Daha savaş başlamadan önce, Rusya’ın 120 bin asker ile 40 milyonluk, geniş bir ülke olan Ukrayna’yı kontrol etmesinin zor olacağı belliydi. Ve öyle de oldu. Savaş bitti. Rusya büyük kayıplar verdiği bu harekattan sonra Ukrayna’nın doğu bölgelerinde kalıcı olmak derdinde. Harkiv, Zaparojna, Mariupol ve güneyde Harson…
Savaşa son verecek formül ne olursa olsun Donbas ve Ukrayna'nın doğu bölgeleri artık dünyanın yeni kriz merkezi...

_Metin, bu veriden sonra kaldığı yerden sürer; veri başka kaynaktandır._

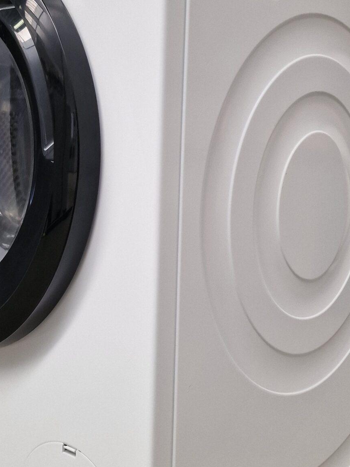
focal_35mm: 51
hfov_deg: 28.4
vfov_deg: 37.3
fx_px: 688
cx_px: 127
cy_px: 181
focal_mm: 6.4
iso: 125
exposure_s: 1/100
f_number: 1.8
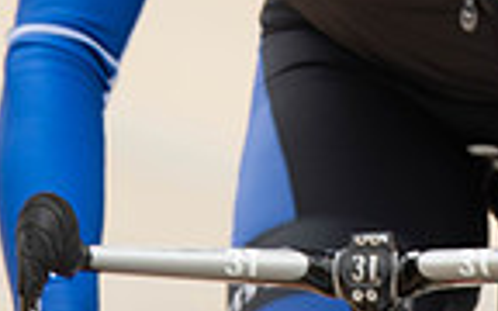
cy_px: -294
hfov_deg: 1.1
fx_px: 25108
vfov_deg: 0.7
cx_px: 335
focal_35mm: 1850
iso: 250
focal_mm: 450
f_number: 6.3
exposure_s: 1/125
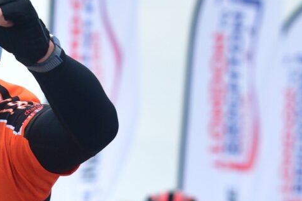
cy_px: 456
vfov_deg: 2.1
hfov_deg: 3.1
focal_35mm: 656
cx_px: 89
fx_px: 5501
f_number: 5.6
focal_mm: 122
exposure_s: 1/1000
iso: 400
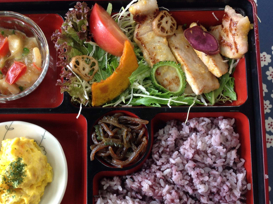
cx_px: 96
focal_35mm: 49
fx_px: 386
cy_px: 132
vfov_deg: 29.5
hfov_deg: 38.6
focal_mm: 4.28
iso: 64
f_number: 2.4
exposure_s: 1/30
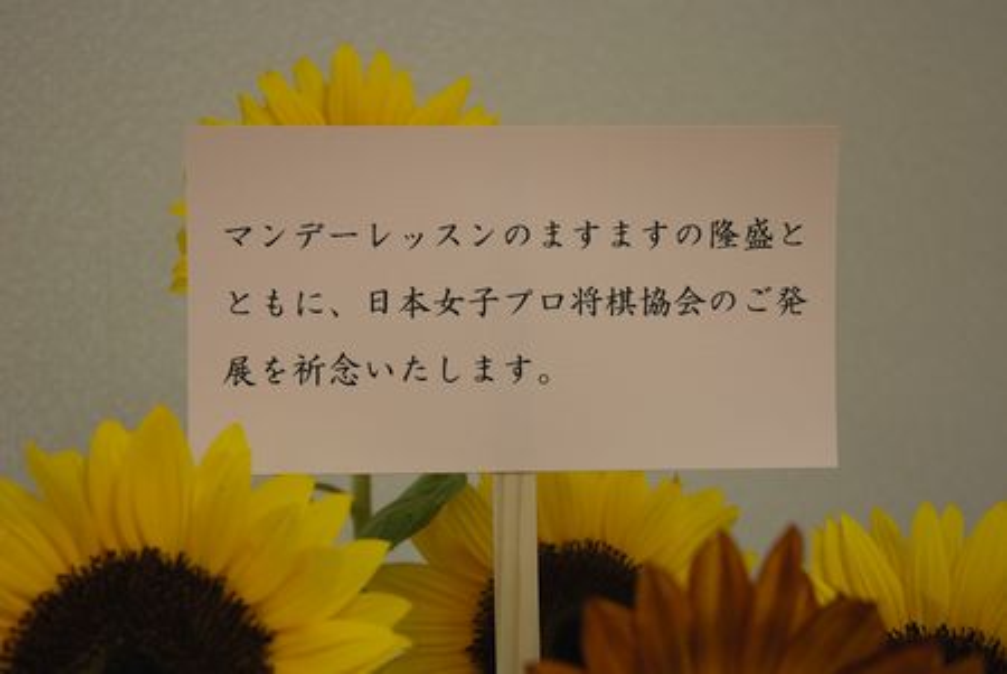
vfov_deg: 20.7
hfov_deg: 30.5
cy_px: 337
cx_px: 504
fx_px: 1848
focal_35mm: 66
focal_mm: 44
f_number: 4.5
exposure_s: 1/60
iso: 200
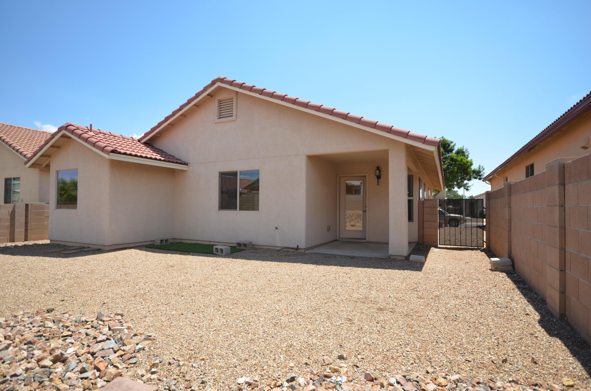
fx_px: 295
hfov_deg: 90.1
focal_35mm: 18
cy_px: 196
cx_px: 296
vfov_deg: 67.1
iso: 100
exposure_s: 1/250
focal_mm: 12
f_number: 8
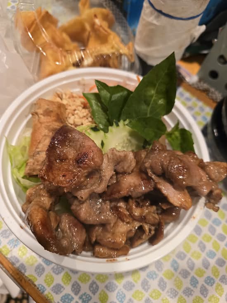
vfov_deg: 73.9
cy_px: 152
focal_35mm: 23
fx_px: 201
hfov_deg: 58.9
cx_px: 114
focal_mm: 6.3
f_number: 1.7
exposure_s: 1/60
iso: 640
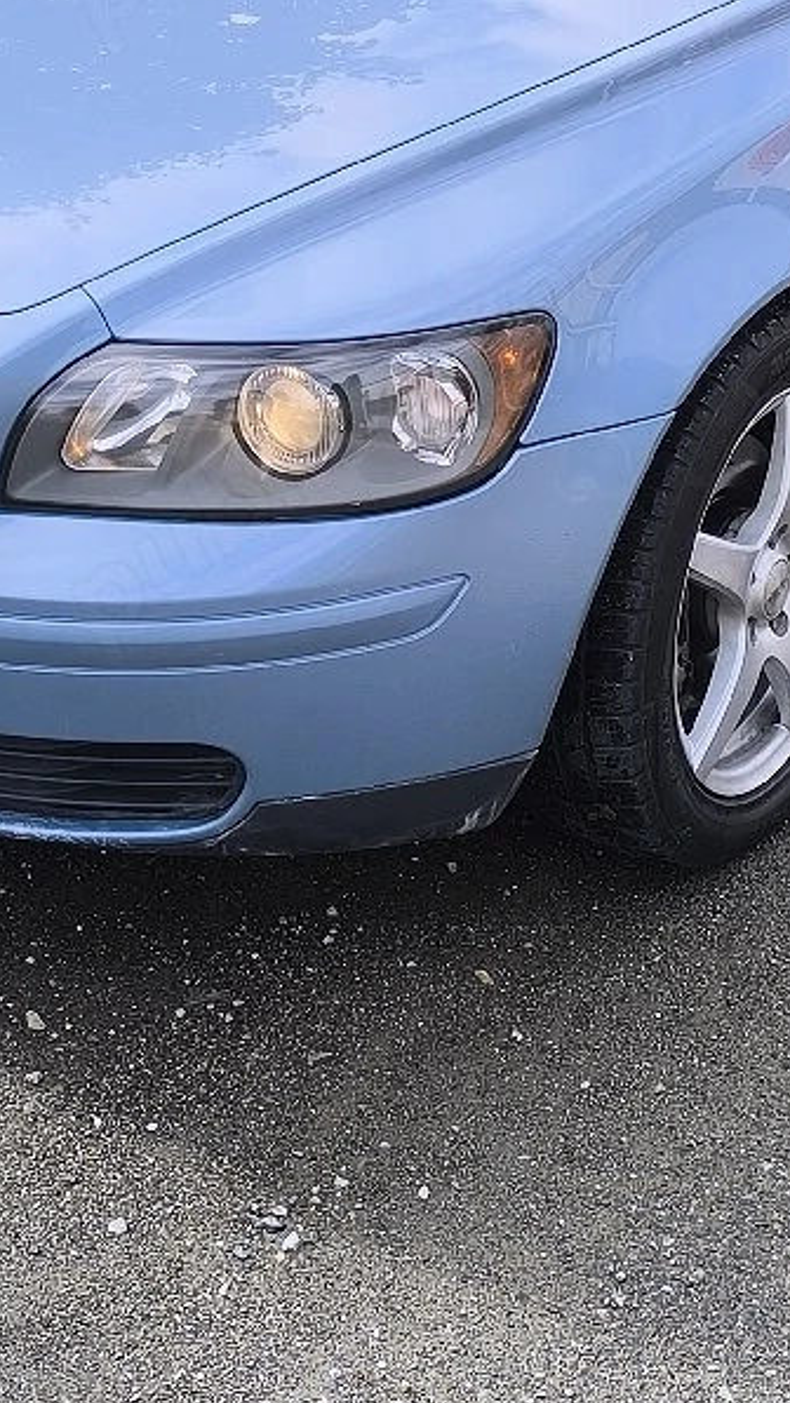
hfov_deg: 16.5
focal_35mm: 73
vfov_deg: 27.0
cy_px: -69
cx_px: 477
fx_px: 2717
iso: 50
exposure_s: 1/714
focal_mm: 6.14
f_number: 1.65
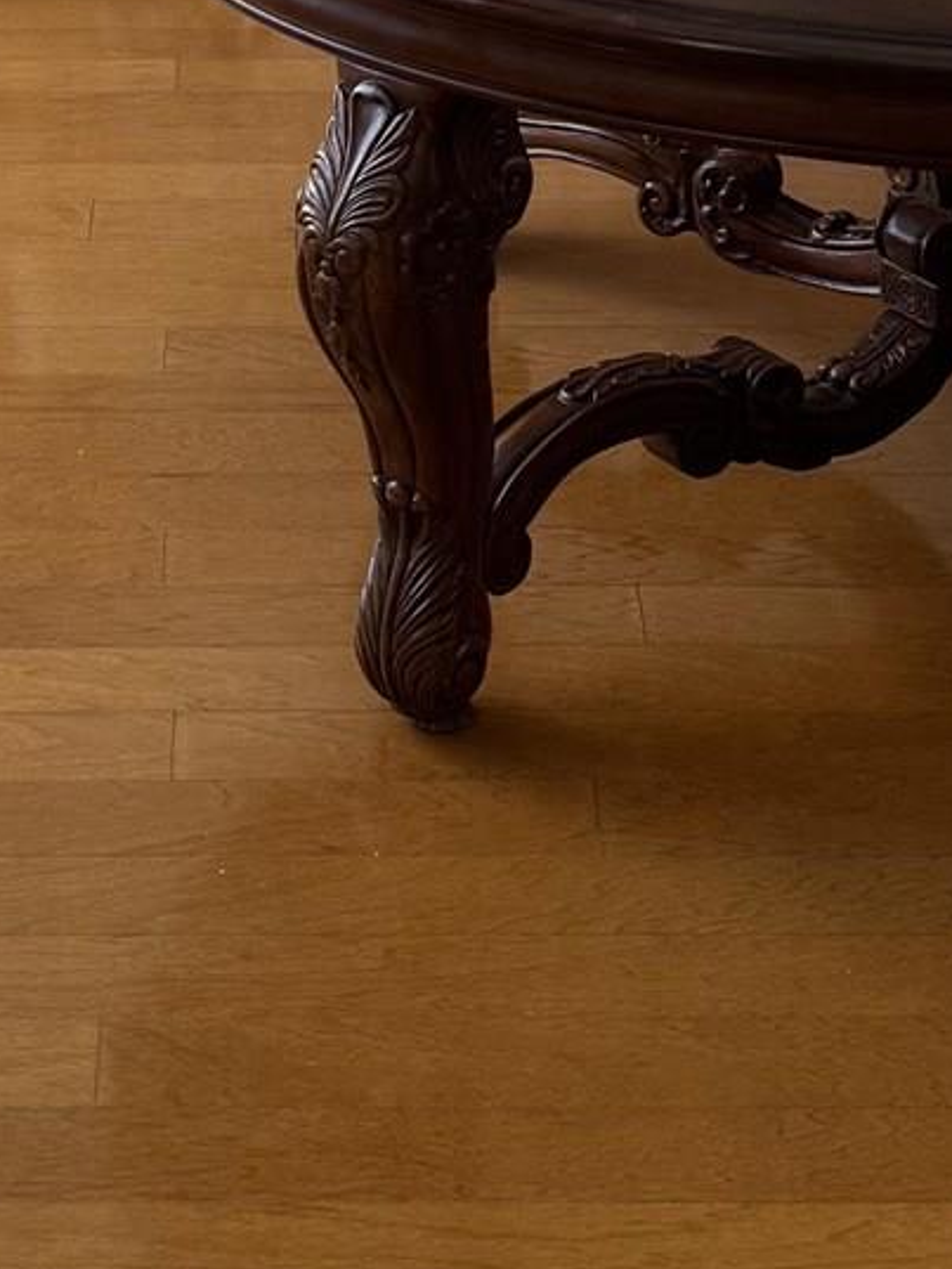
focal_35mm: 103
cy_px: -558
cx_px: 340
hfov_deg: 14.4
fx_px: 3775
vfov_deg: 17.4
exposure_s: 1/60
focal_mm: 6.76
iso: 125
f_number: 1.78
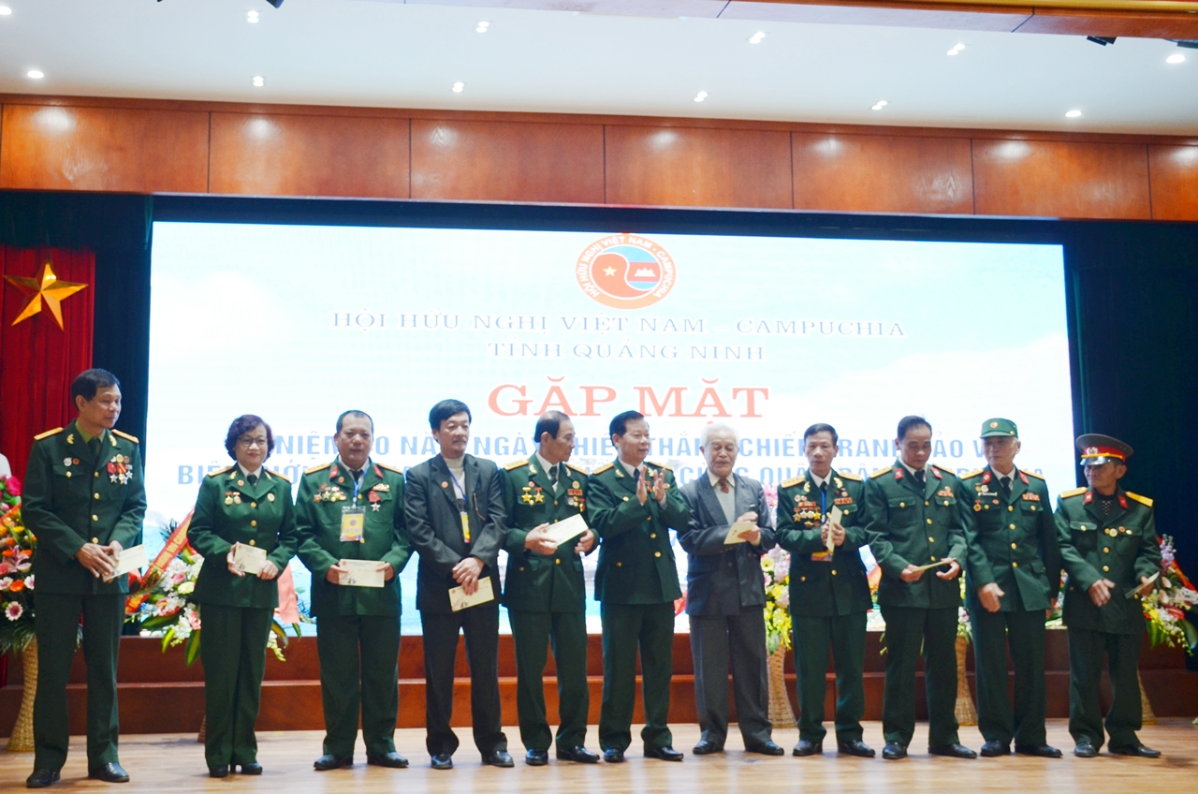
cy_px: 397
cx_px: 599
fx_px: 1196
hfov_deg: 53.2
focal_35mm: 36
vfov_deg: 36.7
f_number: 4.5
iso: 400
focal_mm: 24
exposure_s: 1/80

Savaş şimdilik bitse de kriz canlı. Uzun yıllar çözümsüzlüğün çözüm sayılacağı bir kriz hattı daha oluştu.
TÜRKİYE’NİN GİRİŞİMLERİ…
Ukrayna halkında Türkiye’ye karşı müthiş bir güven oluştu. Türkiye yaptırımlara katılmayacağına dair resmi ağızlardan bunu dile getirmesine rağmen. Ukrayna halkı herkesin yangına benzin döktüğünün farkındaydı. Ve iki akraba halkın arasında diplomasi için Türkiye’nin tarafsız kalması Ukrayna’yı rahatsız etmedi.
Türk diplomasisi, Rusya’nın Ukrayna işgalinde belirsizliklerin, krizlerin ve çatışmaların olduğu bir dönemde, bölgesel ve küresel zorlukları aşmanın ilk adımı olarak kesintisiz diyaloğu savundu. Görünen o ki bu bir ölçüde sonuç veriyor.
Cumhurbaşkanı Recep Tayyip Erdoğan ve Dışişleri Bakanı Mevlüt Çavuşoğlu taraflarla sürekli diyalog halinde kaldı. Küresel yönetişim mekanizmaları, çok taraflılığın ve evrensel değerlerin aşınmasından kaynaklanan etkisizlikleri nedeniyle son işgal sürecinde hızlı ve etkili çözümler getiremedi. Bu çalkantılı dönemde, Türkiye, proaktif, insani ve girişimci bir dış politika izleyerek çözüm için en önde yer alan ülke oldu. Kiev’de liderlerin Türkiye’de bir araya gelmeleri ve barışa giden sürece dair bir yol haritasının oluşturulmaya başlandığı konuşuluyor.
BAYRAKTAR VE KİEV KUŞATMASI
Savaşın ilk başından buyana Rusya, Kiev’i kuşatıp, hükümet üzerinde bir baskı kurmaya çalıştı. Bu süreç tam 37 gün sürdü. Kuzeyden, doğudan ve güneyden yollar tamamen Rusya tarafından kapatıldı. Batıya açılan otobanlar ise Rusların elindeydi. Ukrayna askerleri kuşatma nedeniyle ülkenin birçok noktasından Kiev’e gelen vatandaşları tahliye etmeye çalışırken İrpin, Buca, Stoyanka hattı önemliydi. Zira Lviv-Polonya hattına açılan otoban Rusların elindeydi. Ve Ukrayna ordusu hava taarruz gücü olarak kullandığı Bayraktar SİHA’ları sayesinde Rusların ikmal hatlarını ve koordinasyonu sağlayan 11 terminalini kullanılamaz duruma getirdi. Bayraktar İHA’ları ise sağladığı alan hareketlilik kapasitesi ile ABD ve NATO üyesi ülkelerden gelen silahların sahada kullanımı sağladı. Zira sahada kuş uçsa Ukrayna ordusunun gören gözü oldu İHA’larımız.